Project Summary The proposed project applies novel technologies to understand how the apparently disparate functions relate to each other in two structures of the primate temporal lobe: the inferior temporal cortex, a series of sensory areas that process detailed visual features, and the medial temporal lobe, a network of polymodal association areas that mediate representations of memory, space, and other abstract relations. These areas are closely interconnected, yet historical approaches to studying and understanding their functions have been separate. The proposed project will elucidate how visual and spatial representations relate across inferior and medial temporal areas.
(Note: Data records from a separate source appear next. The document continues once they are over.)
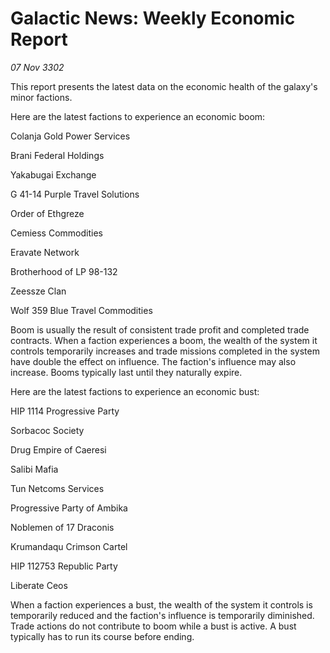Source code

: * Galactic News: Weekly Economic Report

/07 Nov 3302/

This report presents the latest data on the economic health of the galaxy's minor factions. 

Here are the latest factions to experience an economic boom: 

Colanja Gold Power Services 

Brani Federal Holdings 

Yakabugai Exchange 

G 41-14 Purple Travel Solutions 

Order of Ethgreze 

Cemiess Commodities 

Eravate Network 

Brotherhood of LP 98-132 

Zeessze Clan 

Wolf 359 Blue Travel Commodities 

Boom is usually the result of consistent trade profit and completed trade contracts. When a faction experiences a boom, the wealth of the system it controls temporarily increases and trade missions completed in the system have double the effect on influence. The faction's influence may also increase. Booms typically last until they naturally expire. 

Here are the latest factions to experience an economic bust: 

HIP 1114 Progressive Party 

Sorbacoc Society 

Drug Empire of Caeresi 

Salibi Mafia 

Tun Netcoms Services 

Progressive Party of Ambika 

Noblemen of 17 Draconis 

Krumandaqu Crimson Cartel 

HIP 112753 Republic Party 

Liberate Ceos 

When a faction experiences a bust, the wealth of the system it controls is temporarily reduced and the faction's influence is temporarily diminished. Trade actions do not contribute to boom while a bust is active. A bust typically has to run its course before ending.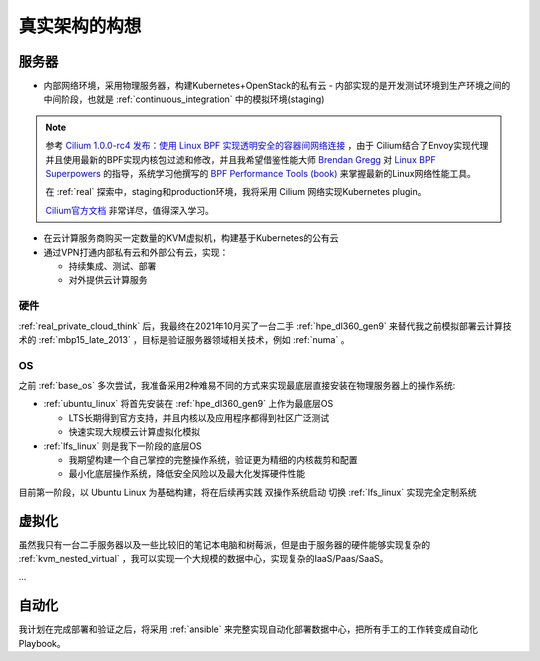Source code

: .. _real_think_init:

==================
真实架构的构想
==================

服务器
==========

- 内部网络环境，采用物理服务器，构建Kubernetes+OpenStack的私有云
  - 内部实现的是开发测试环境到生产环境之间的中间阶段，也就是 :ref:`continuous_integration` 中的模拟环境(staging)

.. note::

   参考 `Cilium 1.0.0-rc4 发布：使用 Linux BPF 实现透明安全的容器间网络连接 <https://www.infoq.cn/article/2018/03/cilium-linux-bpf>`_ ，由于 Cilium结合了Envoy实现代理并且使用最新的BPF实现内核包过滤和修改，并且我希望借鉴性能大师 `Brendan Gregg <http://www.brendangregg.com>`_ 对 `Linux BPF Superpowers <http://www.brendangregg.com/blog/2016-03-05/linux-bpf-superpowers.html>`_ 的指导，系统学习他撰写的 `BPF Performance Tools (book)
   <http://www.brendangregg.com/bpf-performance-tools-book.html>`_ 来掌握最新的Linux网络性能工具。

   在 :ref:`real` 探索中，staging和production环境，我将采用 Cilium 网络实现Kubernetes plugin。

   `Cilium官方文档 <https://docs.cilium.io/en/latest/>`_ 非常详尽，值得深入学习。

- 在云计算服务商购买一定数量的KVM虚拟机，构建基于Kubernetes的公有云

- 通过VPN打通内部私有云和外部公有云，实现：

  - 持续集成、测试、部署
  - 对外提供云计算服务

硬件
----------

:ref:`real_private_cloud_think` 后，我最终在2021年10月买了一台二手 :ref:`hpe_dl360_gen9` 来替代我之前模拟部署云计算技术的 :ref:`mbp15_late_2013` ，目标是验证服务器领域相关技术，例如 :ref:`numa` 。

OS
-------------

之前 :ref:`base_os` 多次尝试，我准备采用2种难易不同的方式来实现最底层直接安装在物理服务器上的操作系统:

- :ref:`ubuntu_linux` 将首先安装在 :ref:`hpe_dl360_gen9` 上作为最底层OS

  - LTS长期得到官方支持，并且内核以及应用程序都得到社区广泛测试
  - 快速实现大规模云计算虚拟化模拟

- :ref:`lfs_linux` 则是我下一阶段的底层OS

  - 我期望构建一个自己掌控的完整操作系统，验证更为精细的内核裁剪和配置
  - 最小化底层操作系统，降低安全风险以及最大化发挥硬件性能

目前第一阶段，以 Ubuntu Linux 为基础构建，将在后续再实践 ``双操作系统启动`` 切换 :ref:`lfs_linux` 实现完全定制系统

虚拟化
=========

虽然我只有一台二手服务器以及一些比较旧的笔记本电脑和树莓派，但是由于服务器的硬件能够实现复杂的 :ref:`kvm_nested_virtual` ，我可以实现一个大规模的数据中心，实现复杂的IaaS/Paas/SaaS。

...

自动化
========

我计划在完成部署和验证之后，将采用 :ref:`ansible` 来完整实现自动化部署数据中心，把所有手工的工作转变成自动化Playbook。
In contrast to the prevailing conception of these two structures as having discrete roles, we propose to test the overarching hypothesis that medial and inferior temporal functions are more continuous than thought. The project will ask, first, what visual features do space-encoding neurons represent? Second, how is this feature information, likely in part supplied by the retinotopic ventral stream, transformed into spatial representations? To answer these questions, the project will use innovative chronic multielectrode recordings and novel analysis methods to characterize simultaneously visual featural and spatial tuning in the same neurons to compare medial and inferior temporal areas. Aim 1 uses a natural image free-viewing task that engages feature-selective responses and gaze-based spatial codes with new analysis methods to compare both tuning types in the same neurons and across areas. Aim 2 uses rapid image presentation and a unique deep neural network-based method to characterize and compare the detailed visual feature selectivity across areas. Aim 3 studies freely moving animals to dissect how gaze-based visual codes transform into gaze-, head- and body-based spatial codes along the temporal cortex hierarchy. Overall, the results will contribute to a fuller understanding of both temporal-lobe structures and how they support a pivotal transformation in cortical information processing from sensory information to an allocentric world model.